Document passage:

This isn’t FiveThirtyEight’s first go around with sports statistics; we highlighted our skepticism on their World Cup predictions back in 2014. These predictions are made based on what is called the Elo ratings (something FiveThirtyEight uses for all their sports predictions) as well as 5 other computer rankings. This accounts for strength of schedule, travel distance, injuries, strength of conference; the list goes on and on.

But the problem with all this data, never mind the six computing programs, is that it’s just past performance. They’re the odds of it happening IF everything that has happened in the past happened the same way again in the future. That’s a mighty big IF, and can help explain why just this sort of predictive odds were off in the US presidential election. FiveThirtyEight gave Hillary Clinton a 71% of winning on election day. That was obviously calculated from statistical data of registered voters, election turnout data based on weather, population sizes of counties, and people who actually get asked who they will vote for. You get “inside information,” in a way. You get to know how the players are going to play the game before the game is played. Nate Silver’s genius 4 years ago when correctly predicting Obama’s 2nd win was stripping out all the biases and noise in those polls and zeroing in on what the right “inside information” was. But genius or not, he can’t make 71% odds the same thing as a win. There was still a 29% probability of the opposite happening.

And now back to basketball. Analyzing the past performance of a basketball team, and their seed positions, and its players isn’t “inside information.”  It’s past performance. And past performance has a nasty way of being a terrible indicator of future performance, especially when you get 12-13 different people on each team, crashing planes, human referees, lucky bounces, and all the rest. At the very least, that’s 22 degrees of freedom put into the mix. Add in what they ate the day before, how their feeling, whether they got in a fight with their significant other, how the guy their guarding smells, and all of the rest; you’re talking hundreds if not thousands of moving parts.

Supplied material:
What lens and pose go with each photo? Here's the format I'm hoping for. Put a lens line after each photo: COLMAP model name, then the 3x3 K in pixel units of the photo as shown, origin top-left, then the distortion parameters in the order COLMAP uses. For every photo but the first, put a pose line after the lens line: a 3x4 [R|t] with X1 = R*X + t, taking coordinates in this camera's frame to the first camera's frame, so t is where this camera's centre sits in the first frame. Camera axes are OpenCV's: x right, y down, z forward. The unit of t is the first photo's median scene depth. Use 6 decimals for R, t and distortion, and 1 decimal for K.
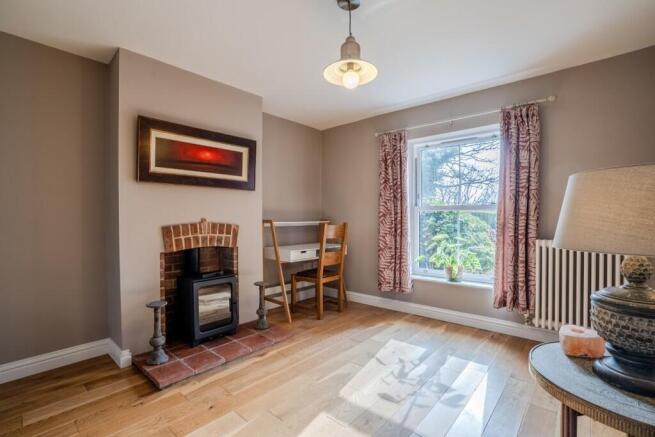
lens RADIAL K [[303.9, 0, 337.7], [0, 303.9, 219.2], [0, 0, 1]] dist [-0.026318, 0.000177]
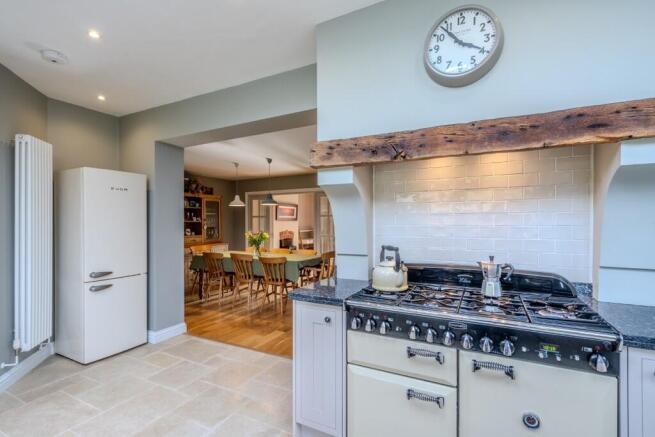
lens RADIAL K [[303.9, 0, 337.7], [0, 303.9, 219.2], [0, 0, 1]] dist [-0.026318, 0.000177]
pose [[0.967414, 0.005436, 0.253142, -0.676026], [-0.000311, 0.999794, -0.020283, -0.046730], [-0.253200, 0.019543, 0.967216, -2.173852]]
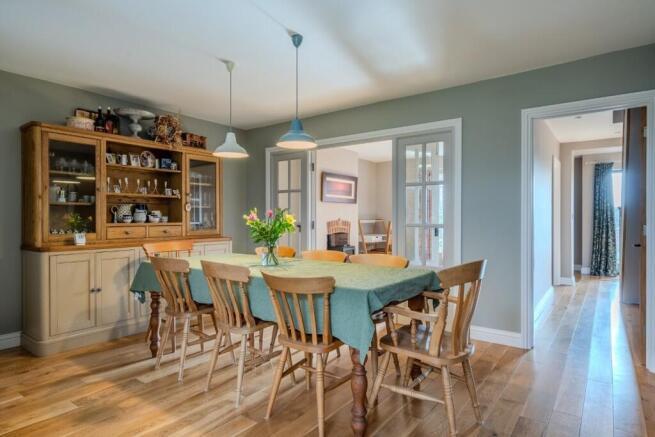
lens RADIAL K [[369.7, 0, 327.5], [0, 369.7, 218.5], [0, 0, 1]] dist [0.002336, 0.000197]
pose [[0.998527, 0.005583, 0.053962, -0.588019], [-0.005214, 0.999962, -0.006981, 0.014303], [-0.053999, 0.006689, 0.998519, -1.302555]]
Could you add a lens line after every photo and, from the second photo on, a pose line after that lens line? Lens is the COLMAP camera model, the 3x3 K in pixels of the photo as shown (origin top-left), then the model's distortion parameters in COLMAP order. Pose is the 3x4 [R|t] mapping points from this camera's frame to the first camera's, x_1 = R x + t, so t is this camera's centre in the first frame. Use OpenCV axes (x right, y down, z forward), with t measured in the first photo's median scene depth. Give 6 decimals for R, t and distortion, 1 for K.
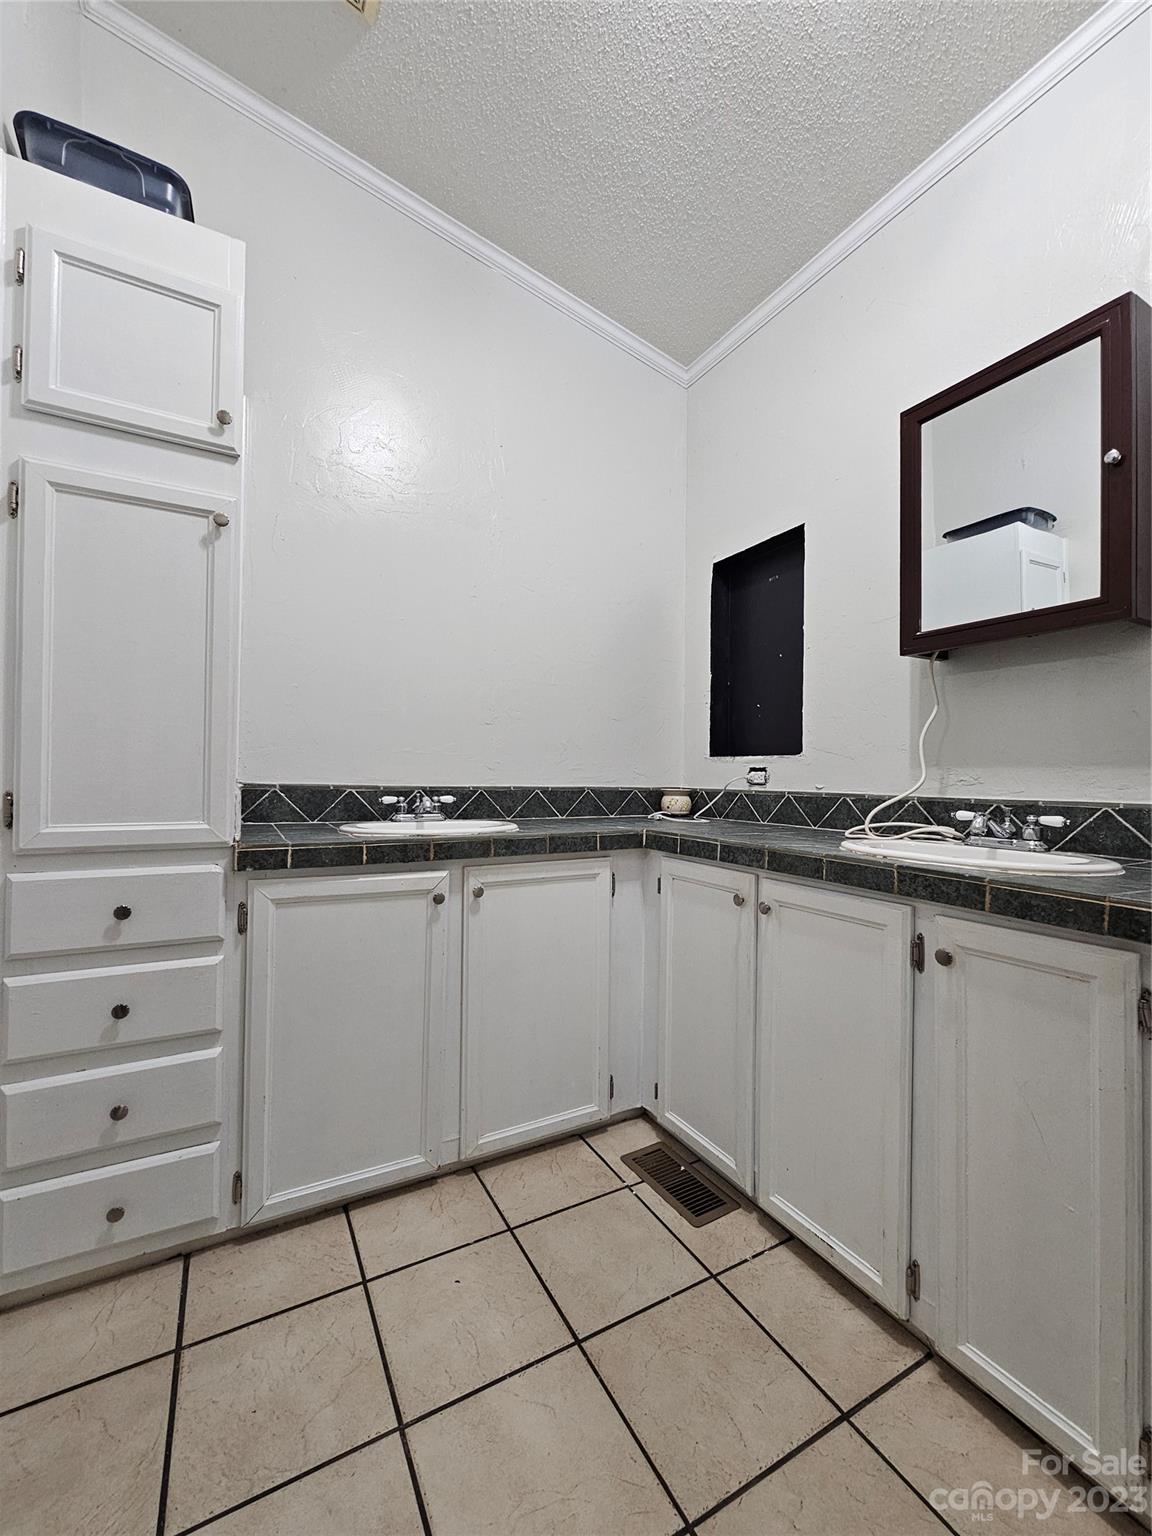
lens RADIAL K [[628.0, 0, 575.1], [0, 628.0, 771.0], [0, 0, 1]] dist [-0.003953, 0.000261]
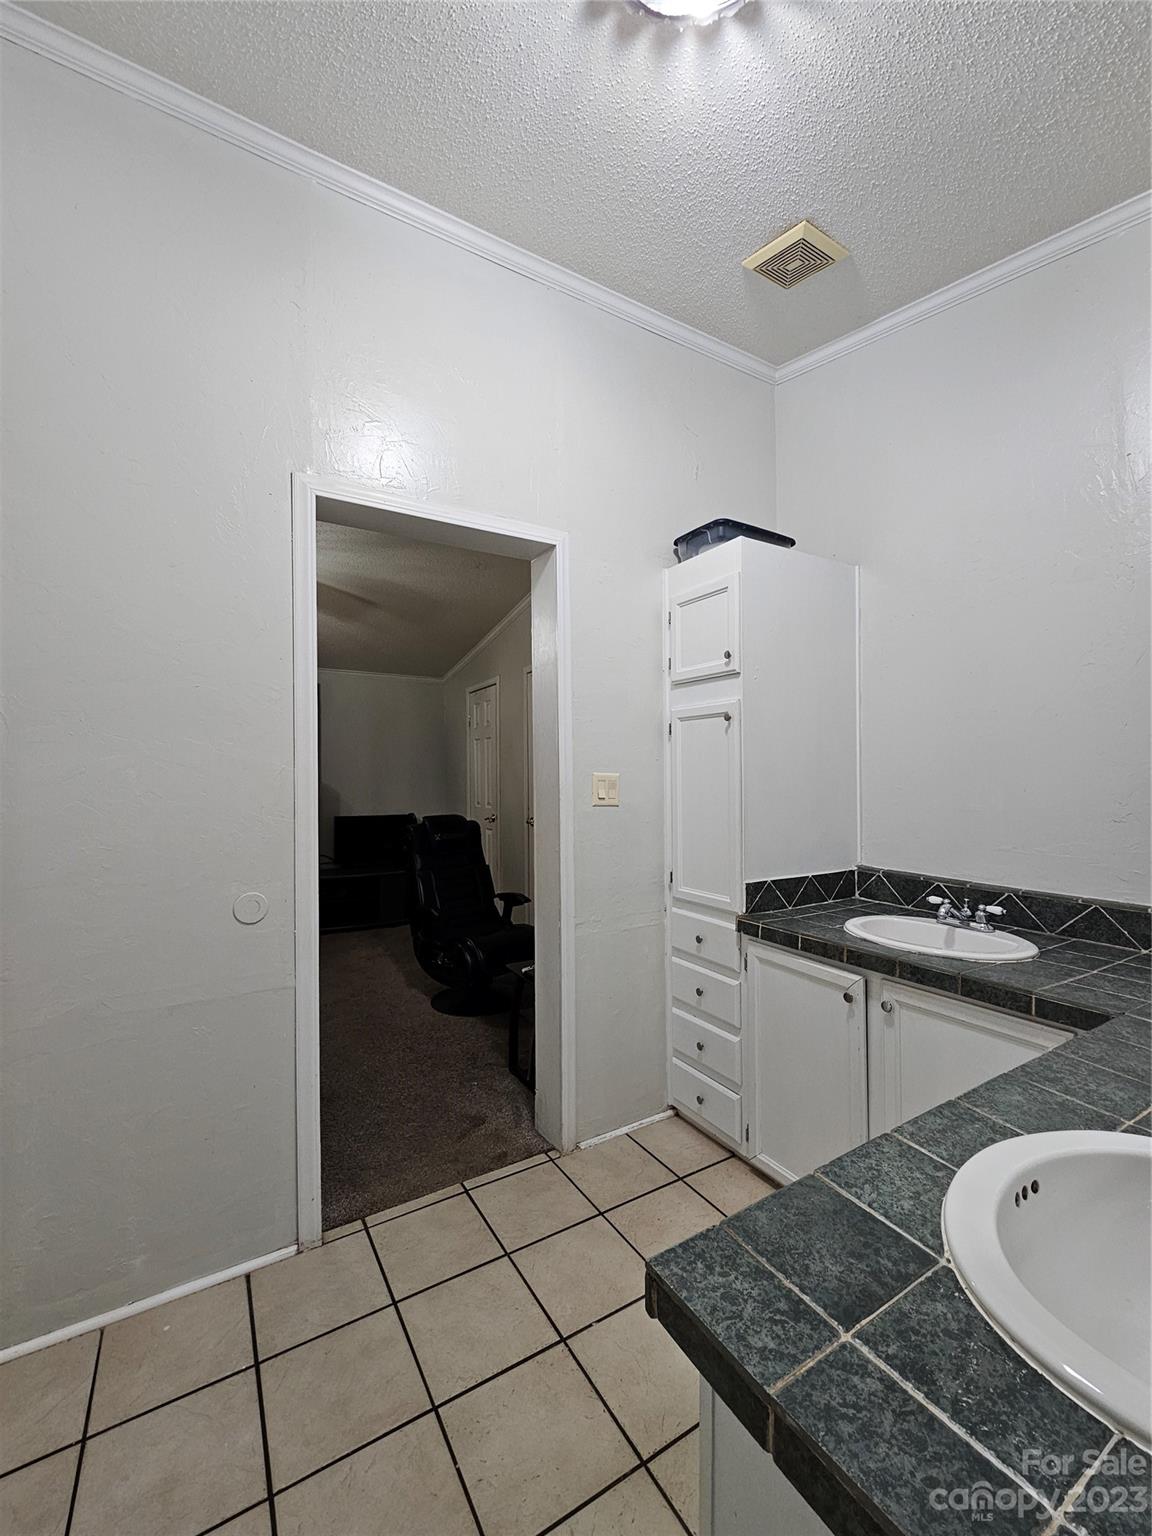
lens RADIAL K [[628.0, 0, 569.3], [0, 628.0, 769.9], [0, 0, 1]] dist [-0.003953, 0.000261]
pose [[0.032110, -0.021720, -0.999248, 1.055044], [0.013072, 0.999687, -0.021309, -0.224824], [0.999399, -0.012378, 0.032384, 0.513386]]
* * *
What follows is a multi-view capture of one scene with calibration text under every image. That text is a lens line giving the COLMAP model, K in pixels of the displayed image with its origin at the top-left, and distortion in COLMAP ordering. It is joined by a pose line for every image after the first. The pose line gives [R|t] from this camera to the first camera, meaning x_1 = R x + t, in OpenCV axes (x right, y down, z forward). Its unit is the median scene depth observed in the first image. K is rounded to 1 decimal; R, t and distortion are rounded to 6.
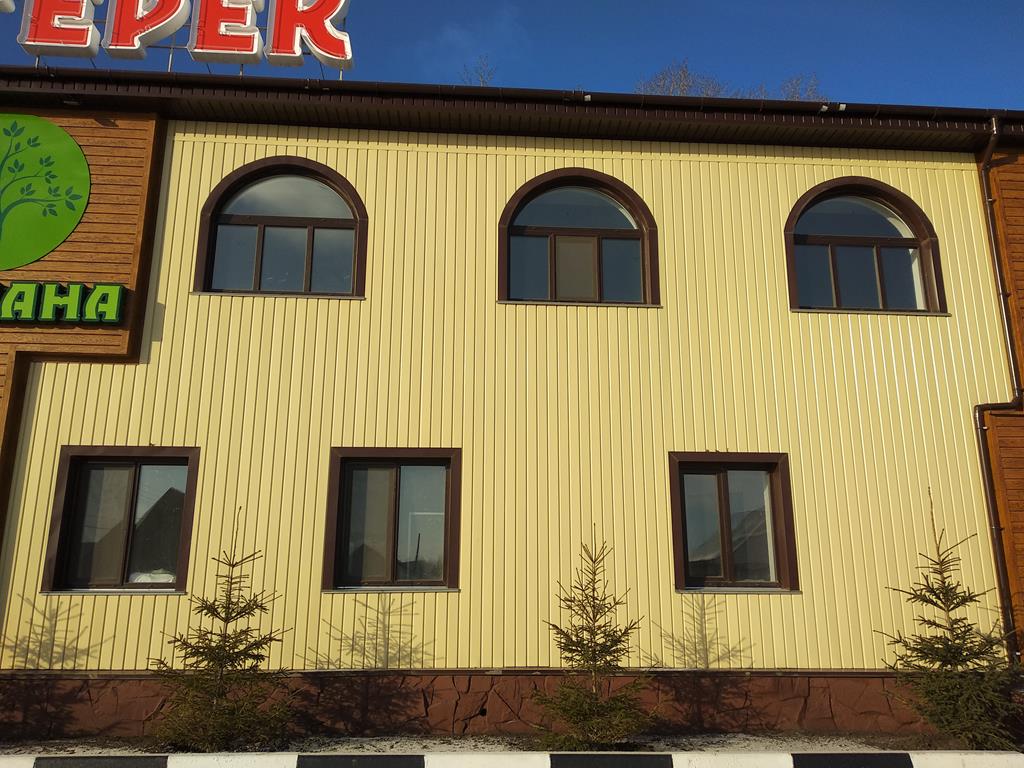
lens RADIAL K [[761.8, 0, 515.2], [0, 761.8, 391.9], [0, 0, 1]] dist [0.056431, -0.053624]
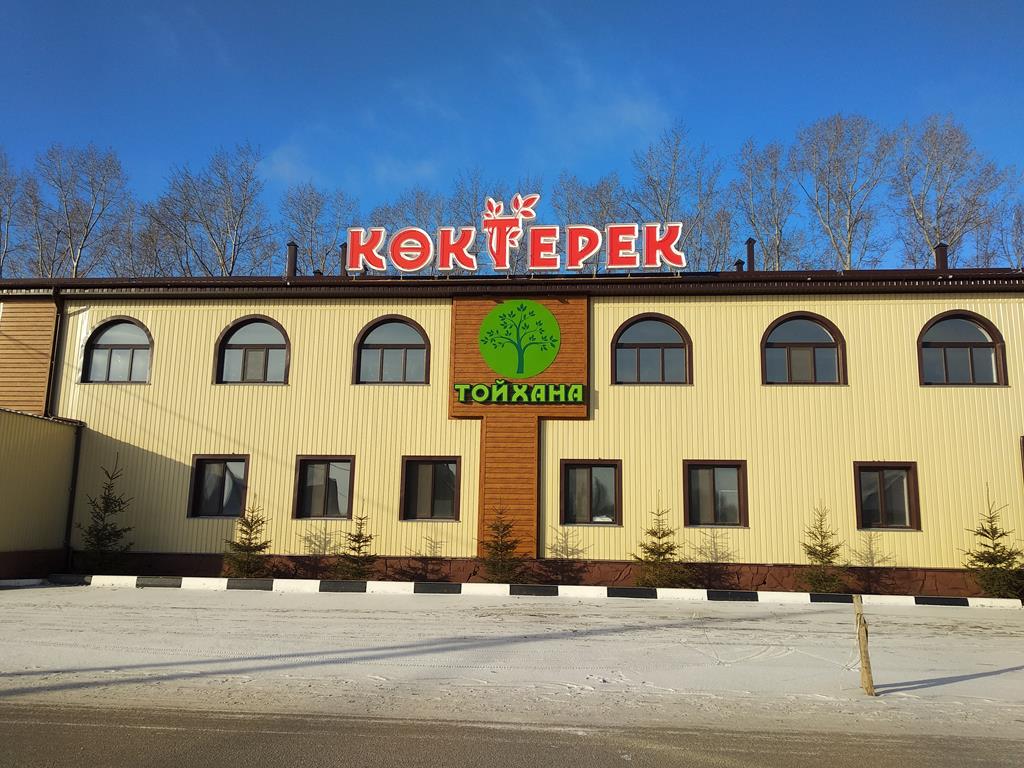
* * *
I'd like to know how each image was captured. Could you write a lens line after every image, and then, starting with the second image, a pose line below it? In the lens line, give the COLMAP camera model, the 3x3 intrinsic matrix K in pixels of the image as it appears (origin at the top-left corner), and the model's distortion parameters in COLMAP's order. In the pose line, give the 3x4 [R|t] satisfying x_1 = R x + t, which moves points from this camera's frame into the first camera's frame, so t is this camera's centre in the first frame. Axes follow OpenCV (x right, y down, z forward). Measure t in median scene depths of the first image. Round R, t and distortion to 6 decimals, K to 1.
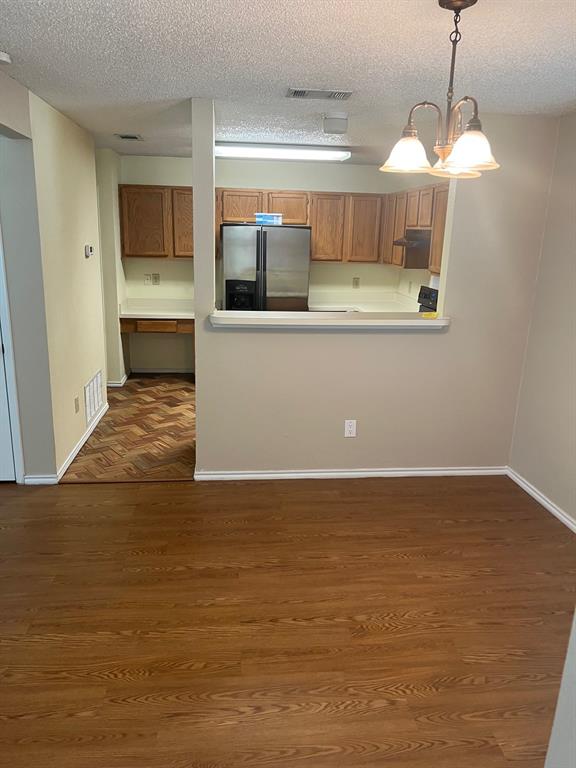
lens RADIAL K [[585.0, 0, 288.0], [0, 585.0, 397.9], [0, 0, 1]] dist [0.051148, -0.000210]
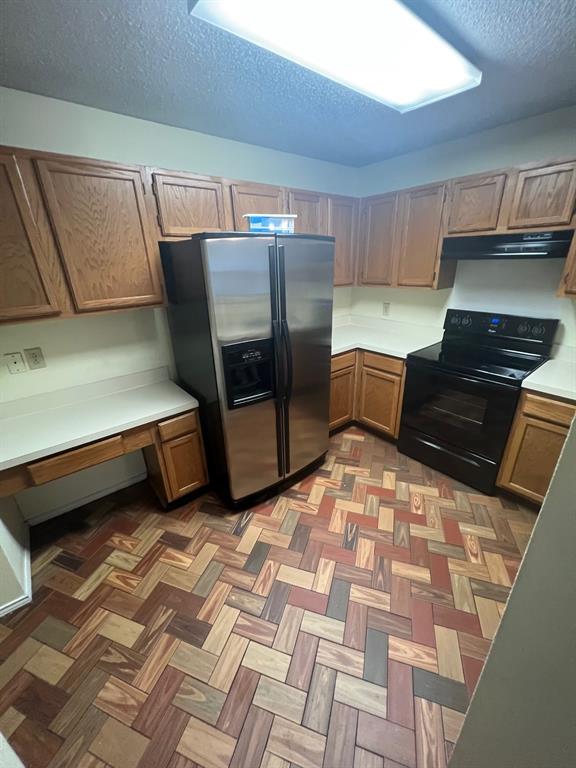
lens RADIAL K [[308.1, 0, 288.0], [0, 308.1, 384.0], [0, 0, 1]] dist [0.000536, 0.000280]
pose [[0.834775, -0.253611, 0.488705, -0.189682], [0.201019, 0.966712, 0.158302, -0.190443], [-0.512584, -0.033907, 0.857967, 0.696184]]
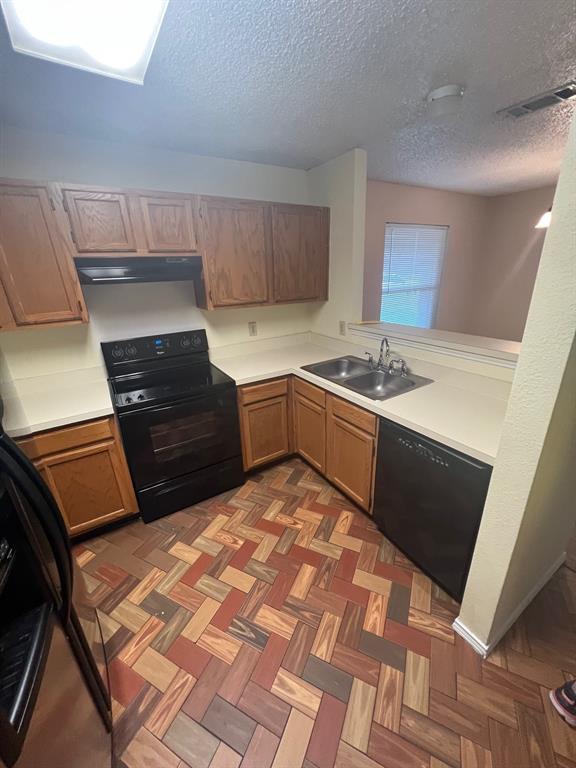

Task instructions:
(a) Decide whether each statement agrees with the passage on FiveThirtyEight's predictions, which appears before the listing. For each, answer yes or no and quote the deciding words of the passage. (i) The sports predictions rest on Elo ratings plus five other computer rankings. (ii) The passage treats a basketball team's past performance as "inside information." (iii) Nate Silver correctly predicted Obama's second win.
(b) Please write the next part of the passage on FiveThirtyEight's predictions, picking up right after its final sentence.

Answers for each item:
(a)
(i) Yes: "These predictions are made based on what is called the Elo ratings (something FiveThirtyEight uses for all their sports predictions) as well as 5 other computer rankings."
(ii) No: "Analyzing the past performance of a basketball team, and their seed positions, and its players isn’t “inside information.”"
(iii) Yes: "Nate Silver’s genius 4 years ago when correctly predicting Obama’s 2nd win"

(b)
Why do we care?  Because there’s a whole lot of prediction nonsense in the financial markets that is almost continuously wrong:

  • Stock price targets
  • End of year Dow or S&P targets
  • GDP targets
  • Unemployment
  • Housing Starts
  • Crop Reports
  • And the list goes on and on…

As Nassim Taleb said, “beware the errors of big data.” But we have all this data to use, and we gotta do something with it. As Freakonmics put it in a podcast a few years ago:

It’s impossible to predict the future, but humans can’t help themselves. From the economy to the presidency to the Super Bowl, educated and intelligent people promise insight and repeatedly fail by wide margins.

Having more information about a market, a stock price, global macro trends, or basketball doesn’t guarantee you know the future. That’s why, as they say, they play the game.  And that bears remembering by all as we move further and further towards a world where Amazon orders you more toilet paper and delivers it to your house before you need it – and hedge funds sell JC Penny stock based on satellite images of their parking lots – and cars drive themselves.  If our whole world starts to rely more and more on data driven probabilities, we humans need to understand them a lot better. Our un-scientific graph of how human’s perceive probabilities versus the actual probability of something happening are as follows:

March Madness

And of course, if its your own team or you have some preconceived cognitive bias working up there in between your ears, it might even look more like this:

March Madness

Anyway, enough math and graphs on the eve of March Madness. These predictions and filling out brackets and all the rest are fun, after all, because unlike other “playoffs,”  there are more chances for upsets and your underdog team seems to have more of a fighting chance. Enjoy the madness ! (just don’t let your march madness bleed into your investment philosophy).